> _The data_:
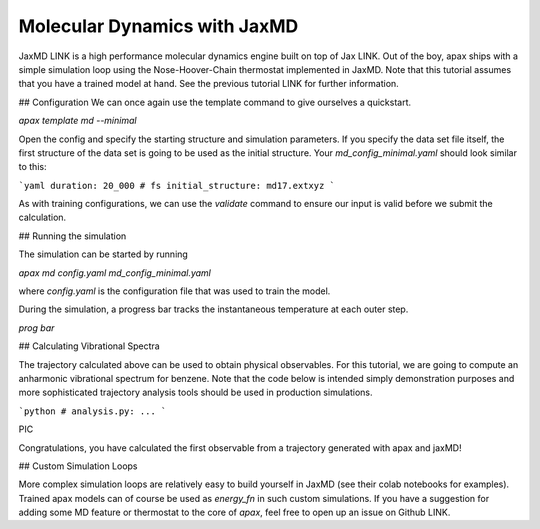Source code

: Molecular Dynamics with JaxMD
=============================


JaxMD LINK is a high performance molecular dynamics engine built on top of Jax LINK.
Out of the boy, apax ships with a simple simulation loop using the Nose-Hoover-Chain thermostat implemented in JaxMD.
Note that this tutorial assumes that you have a trained model at hand.
See the previous tutorial LINK for further information.

## Configuration
We can once again use the template command to give ourselves a quickstart.

`apax template md --minimal`

Open the config and specify the starting structure and simulation parameters.
If you specify the data set file itself, the first structure of the data set is going to be used as the initial structure.
Your `md_config_minimal.yaml` should look similar to this:

```yaml
duration: 20_000 # fs
initial_structure: md17.extxyz
```

As with training configurations, we can use the `validate` command to ensure our input is valid before we submit the calculation.

## Running the simulation

The simulation can be started by running

`apax md config.yaml md_config_minimal.yaml`

where `config.yaml` is the configuration file that was used to train the model.

During the simulation, a progress bar tracks the instantaneous temperature at each outer step.

`prog bar`

## Calculating Vibrational Spectra

The trajectory calculated above can be used to obtain physical observables.
For this tutorial, we are going to compute an anharmonic vibrational spectrum for benzene.
Note that the code below is intended simply demonstration purposes and more sophisticated trajectory analysis tools should be used in production simulations.

```python
# analysis.py:
...
```

PIC

Congratulations, you have calculated the first observable from a trajectory generated with apax and jaxMD!



## Custom Simulation Loops

More complex simulation loops are relatively easy to build yourself in JaxMD (see their colab notebooks for examples).
Trained apax models can of course be used as `energy_fn` in such custom simulations.
If you have a suggestion for adding some MD feature or thermostat to the core of `apax`, feel free to open up an issue on Github LINK.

> _Problem_:
Copy verbatim, from the listing above, each line from the one containing "## Calculating Vibrational Spectra" down to the one containing "## Custom Simulation Loops", inclusive.

> _Expected answer_:
## Calculating Vibrational Spectra

The trajectory calculated above can be used to obtain physical observables.
For this tutorial, we are going to compute an anharmonic vibrational spectrum for benzene.
Note that the code below is intended simply demonstration purposes and more sophisticated trajectory analysis tools should be used in production simulations.

```python
# analysis.py:
...
```

PIC

Congratulations, you have calculated the first observable from a trajectory generated with apax and jaxMD!



## Custom Simulation Loops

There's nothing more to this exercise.